PROBLEM DESCRIPTION -> Locate every line below that contains the word "figures" and copy it.

PROVIDED RECORDS ->
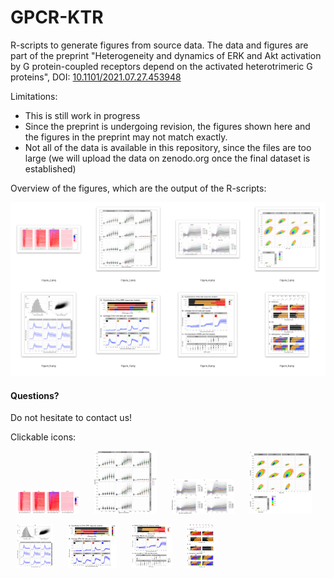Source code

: # GPCR-KTR

R-scripts to generate figures from source data. The data and figures are part of the preprint "Heterogeneity and dynamics of ERK and Akt activation by G protein-coupled receptors depend on the activated heterotrimeric G proteins", DOI: [10.1101/2021.07.27.453948](https://doi.org/10.1101/2021.07.27.453948)


Limitations:
* This is still work in progress
* Since the preprint is undergoing revision, the figures shown here and the figures in the preprint may not match exactly.
* Not all of the data is available in this repository, since the files are too large (we will upload the data on zenodo.org once the final dataset is established)


Overview of the figures, which are the output of the R-scripts:

![alt text](https://github.com/JoachimGoedhart/GPCR-KTR/blob/main/GPCR-KTR-Overview.png "Output")


#### Questions?

Do not hesitate to contact us!








Clickable icons:

<a href="https://github.com/JoachimGoedhart/GPCR-KTR/tree/main/Figure_2"><img src="https://github.com/JoachimGoedhart/GPCR-KTR/blob/main/Figure_2/Figure_2.png" width="100" hspace="10"/></a>
<a href="https://github.com/JoachimGoedhart/GPCR-KTR/tree/main/Figure_3"><img src="https://github.com/JoachimGoedhart/GPCR-KTR/blob/main/Figure_3/Figure_3.png" width="100" hspace="10"/></a>
<a href="https://github.com/JoachimGoedhart/GPCR-KTR/tree/main/Figure_4"><img src="https://github.com/JoachimGoedhart/GPCR-KTR/blob/main/Figure_4/His_per_inh_sd_Akt.png" width="100" hspace="10"/></a>
<a href="https://github.com/JoachimGoedhart/GPCR-KTR/tree/main/Figure_5"><img src="https://github.com/JoachimGoedhart/GPCR-KTR/blob/main/Figure_5/Figure_5.png" width="100" hspace="10"/></a>


<a href="https://github.com/JoachimGoedhart/GPCR-KTR/tree/main/Figure_6"><img src="https://github.com/JoachimGoedhart/GPCR-KTR/blob/main/Figure_6/Figure_6.png" height="70" hspace="10"/></a>
<a href="https://github.com/JoachimGoedhart/GPCR-KTR/tree/main/Figure_7_8_9"><img src="https://github.com/JoachimGoedhart/GPCR-KTR/blob/main/Figure_7_8_9/Figure_7.png" height="70" hspace="10"/></a>
<a href="https://github.com/JoachimGoedhart/GPCR-KTR/tree/main/Figure_7_8_9"><img src="https://github.com/JoachimGoedhart/GPCR-KTR/blob/main/Figure_7_8_9/Figure_8.png" height="70" hspace="10"/></a>
<a href="https://github.com/JoachimGoedhart/GPCR-KTR/tree/main/Figure_7_8_9"><img src="https://github.com/JoachimGoedhart/GPCR-KTR/blob/main/Figure_7_8_9/Figure_9.png" height="70" hspace="10"/></a>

REPLY TO THE EXERCISE ->
R-scripts to generate figures from source data. The data and figures are part of the preprint "Heterogeneity and dynamics of ERK and Akt activation by G protein-coupled receptors depend on the activated heterotrimeric G proteins", DOI: [10.1101/2021.07.27.453948](https://doi.org/10.1101/2021.07.27.453948)
* Since the preprint is undergoing revision, the figures shown here and the figures in the preprint may not match exactly.
Overview of the figures, which are the output of the R-scripts:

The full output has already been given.